═══ PASSAGE FOR REVIEW

# Detecting smartcard reader

## charles17

My Dell laptop seems to have a built-in smartcard reader but I could not find it neither in any of the hardware detection methods I've tried.

What could I do?

----------

## DONAHUE

Appears in lshw output under pci5: 

*-generic

                description: SD Host controller

                product: OZ600FJ0/OZ900FJ0/OZ600FJS SD/MMC Card Reader Controller

                vendor: O2 Micro, Inc.

                physical id: 0

                bus info: pci@0000:0c:00.0

                version: 05

                width: 32 bits

                clock: 33MHz

                capabilities: pm pciexpress bus_master cap_list

                configuration: driver=sdhci-pci latency=0

                resources: irq:17 memory:f7c00000-f7c001ff

----------

## charles17

You mean the SD card reader on the front side and the SmartCard reader on the left side are from the same device?

══════
═══ EXTRACTED ENTRIES

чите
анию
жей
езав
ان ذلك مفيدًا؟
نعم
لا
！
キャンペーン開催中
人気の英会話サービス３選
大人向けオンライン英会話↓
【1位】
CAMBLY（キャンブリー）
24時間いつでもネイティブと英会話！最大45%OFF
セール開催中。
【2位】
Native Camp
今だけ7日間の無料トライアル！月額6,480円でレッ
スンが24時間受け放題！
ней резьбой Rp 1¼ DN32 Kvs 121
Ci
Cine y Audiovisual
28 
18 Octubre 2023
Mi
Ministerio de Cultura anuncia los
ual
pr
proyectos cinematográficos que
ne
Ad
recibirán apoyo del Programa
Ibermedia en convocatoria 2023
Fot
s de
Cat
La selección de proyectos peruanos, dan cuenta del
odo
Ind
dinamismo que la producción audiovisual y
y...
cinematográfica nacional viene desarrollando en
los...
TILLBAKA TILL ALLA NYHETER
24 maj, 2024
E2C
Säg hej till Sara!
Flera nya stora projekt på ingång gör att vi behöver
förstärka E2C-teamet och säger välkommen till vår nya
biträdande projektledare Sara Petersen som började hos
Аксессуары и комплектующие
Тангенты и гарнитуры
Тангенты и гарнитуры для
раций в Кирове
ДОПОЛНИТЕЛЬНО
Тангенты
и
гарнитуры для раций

══════
═══ EXTRACTED ENTRIES

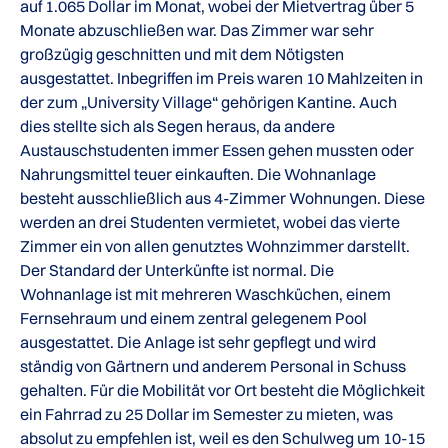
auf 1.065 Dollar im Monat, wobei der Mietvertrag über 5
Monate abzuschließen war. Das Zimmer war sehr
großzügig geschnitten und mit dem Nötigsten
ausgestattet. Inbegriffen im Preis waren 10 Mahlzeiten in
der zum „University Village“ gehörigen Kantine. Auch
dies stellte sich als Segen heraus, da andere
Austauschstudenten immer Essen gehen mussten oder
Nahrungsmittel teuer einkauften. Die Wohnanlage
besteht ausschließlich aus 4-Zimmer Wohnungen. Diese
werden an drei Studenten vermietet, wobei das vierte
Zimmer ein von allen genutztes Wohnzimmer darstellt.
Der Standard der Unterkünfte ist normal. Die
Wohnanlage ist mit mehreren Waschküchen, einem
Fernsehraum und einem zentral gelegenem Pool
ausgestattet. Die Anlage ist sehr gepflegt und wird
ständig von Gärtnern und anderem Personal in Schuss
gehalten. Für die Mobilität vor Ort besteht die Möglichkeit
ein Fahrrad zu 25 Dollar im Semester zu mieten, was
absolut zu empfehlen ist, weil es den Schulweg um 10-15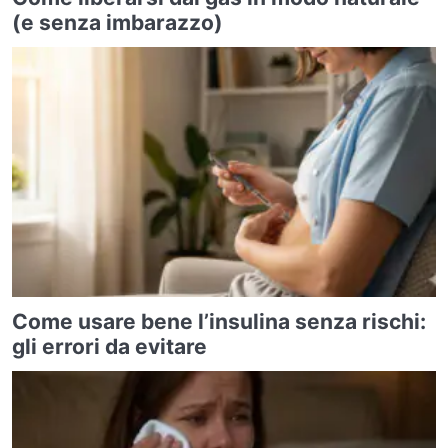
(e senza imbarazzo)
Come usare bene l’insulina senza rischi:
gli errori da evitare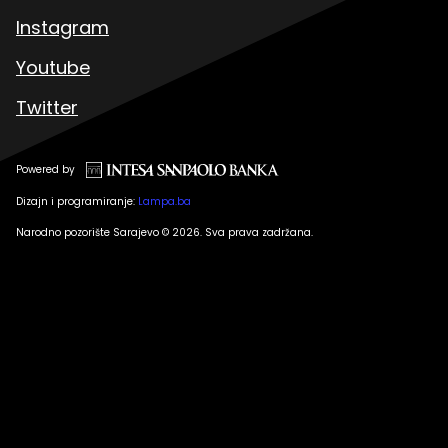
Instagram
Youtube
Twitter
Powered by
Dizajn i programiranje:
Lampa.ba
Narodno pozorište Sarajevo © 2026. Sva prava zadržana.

══════

▸ **TASK REQUIREMENTS**:
[1] From the smartcard reader thread, extract the passage that begins at the words "clock: 33MHz" and stops after the words "the same device?".
[2] Summarize the smartcard reader thread in two sentences.
[3] According to the smartcard reader thread, why does charles17 ask what could be done? Answer in one or two sentences.
None of the entries is needed here.

▸ **RESULTS**:
[1]
clock: 33MHz

                capabilities: pm pciexpress bus_master cap_list

                configuration: driver=sdhci-pci latency=0

                resources: irq:17 memory:f7c00000-f7c001ff

----------

## charles17

You mean the SD card reader on the front side and the SmartCard reader on the left side are from the same device?

[2] charles17 reports that a Dell laptop seems to have a built-in smartcard reader, but it did not turn up in any of the hardware detection methods tried. DONAHUE points to an lshw entry under pci5 for an O2 Micro SD/MMC card reader controller using the sdhci-pci driver, and charles17 asks whether the front SD card reader and the left-side SmartCard reader are the same device.

[3] The laptop seems to have a built-in smartcard reader, yet charles17 could not find it with any of the hardware detection methods tried.